Human Testing. Several animal models have been attempted, but none has been satisfactory, and this has impeded vaccine development. Because of this, however, researchers have learned a great deal about the genetics, molecular biology, and pathophysiology of the organism—how it works and how it evades the immune response. Many researchers have now decided that the time has come to move to human subjects, the only relevant model, in order to develop a vaccine in an intelligent, rational, and cost-effective manner.
One group has challenged over 80 male human experimental volunteers with gonococci in the past few years, establishing several important points. First of all, it is safe. Second, several proteins appear to be sufficient or facilitative for infection, but no single protein appears to be truly necessary or essential for infection. Third, the core polysaccharides of LOS do appear to be absolutely essential to infection, which is another argument for including antibodies to these surface molecules in a vaccine.
In response to questions from the audience, Dr. Sparling added the following:
It is possible that there will be Phase I and Phase II trials in the next few years, at least on the pilus- and Por-based vaccines. If these trials don’t go well, it will take additional years to develop the information needed to go forward with the other candidate antigens described above.
Progress is a factor of people and money. The field has been moving relatively slowly because there has been little focus on gonococcus vaccine per se.
The LOS antigen could be developed as an anti-idiotypic vaccine, but it wouldn’t have to be. Another possibility would be to combine that core sugar with another antigen in a complex protein-carbohydrate vaccine.
The LOS antigen has not yet been tested in humans. It does give a good booster response (IgA and IgM) in mice and rabbits, but this is only a surrogate for opsonic and bacteriocidal activity.

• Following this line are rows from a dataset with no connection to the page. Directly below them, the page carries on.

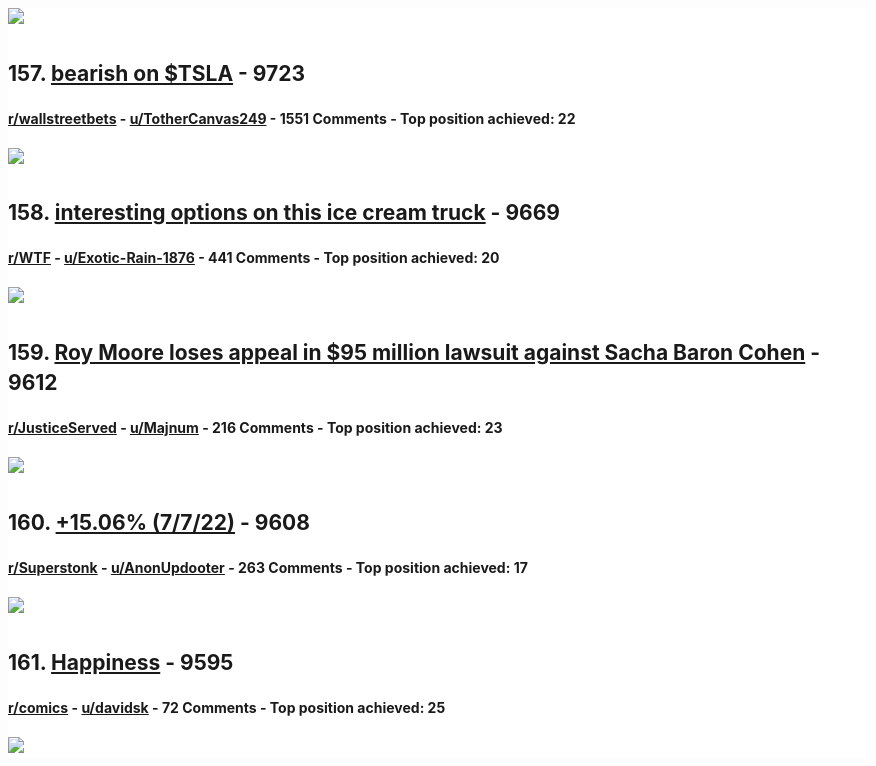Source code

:<a href="https://v.redd.it/x3eqf3hod3a91"><img src="https://b.thumbs.redditmedia.com/XUbb0f49-udL48P6tmXCsQOB86o6awjJGOwS1elWqNA.jpg"></img></a>

## 157. [bearish on $TSLA](http://reddit.com/r/wallstreetbets/comments/vtd1ea/bearish_on_tsla/) - 9723
#### [r/wallstreetbets](http://reddit.com/r/wallstreetbets) - [u/TotherCanvas249](http://reddit.com/u/TotherCanvas249) - 1551 Comments - Top position achieved: 22

<a href="https://i.redd.it/0j6qrq71p3a91.jpg"><img src="https://b.thumbs.redditmedia.com/o6GhK42mcDZRPAmzSJSdmjWjsx_qy5vg7q4ArE6Y45w.jpg"></img></a>

## 158. [interesting options on this ice cream truck](http://reddit.com/r/WTF/comments/vtldtl/interesting_options_on_this_ice_cream_truck/) - 9669
#### [r/WTF](http://reddit.com/r/WTF) - [u/Exotic-Rain-1876](http://reddit.com/u/Exotic-Rain-1876) - 441 Comments - Top position achieved: 20

<a href="https://i.redd.it/p5afyg7m06a91.jpg"><img src="https://b.thumbs.redditmedia.com/pN2LOVLsumqrQ4HK0anpG-xpicSe7B5XXuQNrHjLLLA.jpg"></img></a>

## 159. [Roy Moore loses appeal in $95 million lawsuit against Sacha Baron Cohen](http://reddit.com/r/JusticeServed/comments/vtt5zc/roy_moore_loses_appeal_in_95_million_lawsuit/) - 9612
#### [r/JusticeServed](http://reddit.com/r/JusticeServed) - [u/Majnum](http://reddit.com/u/Majnum) - 216 Comments - Top position achieved: 23

<a href="https://www.al.com/news/2022/07/roy-moore-loses-appeal-in-95-million-lawsuit-against-sacha-baron-cohen.html"><img src="https://a.thumbs.redditmedia.com/9yDnc1yXQzlV2DuscUJuDjffxjgbBJDhVeycEq_PX24.jpg"></img></a>

## 160. [+15.06% (7/7/22)](http://reddit.com/r/Superstonk/comments/vtrjzx/1506_7722/) - 9608
#### [r/Superstonk](http://reddit.com/r/Superstonk) - [u/AnonUpdooter](http://reddit.com/u/AnonUpdooter) - 263 Comments - Top position achieved: 17

<a href="https://i.redd.it/35f59udcc7a91.png"><img src="https://b.thumbs.redditmedia.com/YBUwIvBp8bgnqUMUzk8a_RvtdWeuOgfS7WbNuidFeNg.jpg"></img></a>

## 161. [Happiness](http://reddit.com/r/comics/comments/vth7rg/happiness/) - 9595
#### [r/comics](http://reddit.com/r/comics) - [u/davidsk](http://reddit.com/u/davidsk) - 72 Comments - Top position achieved: 25

<a href="https://i.redd.it/znoapto5i6a91.jpg"><img src="https://b.thumbs.redditmedia.com/5zkWlAxtbH-u9DnPKUIjrTwywUUop77NyZJYDCUor3A.jpg"></img></a>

Work on the other antigens—Tbp1, Tbp2, and FrpB—is still at an early stage of concept development.
It would be desirable to administer the vaccine orally or intranasally. Shigella might be an attractive vector, but there are other potential vectors, as well as cytokines, to target the vaccine.
The target population would be, at the least, young people as soon as they’ve had their first incident of any sexually transmitted disease.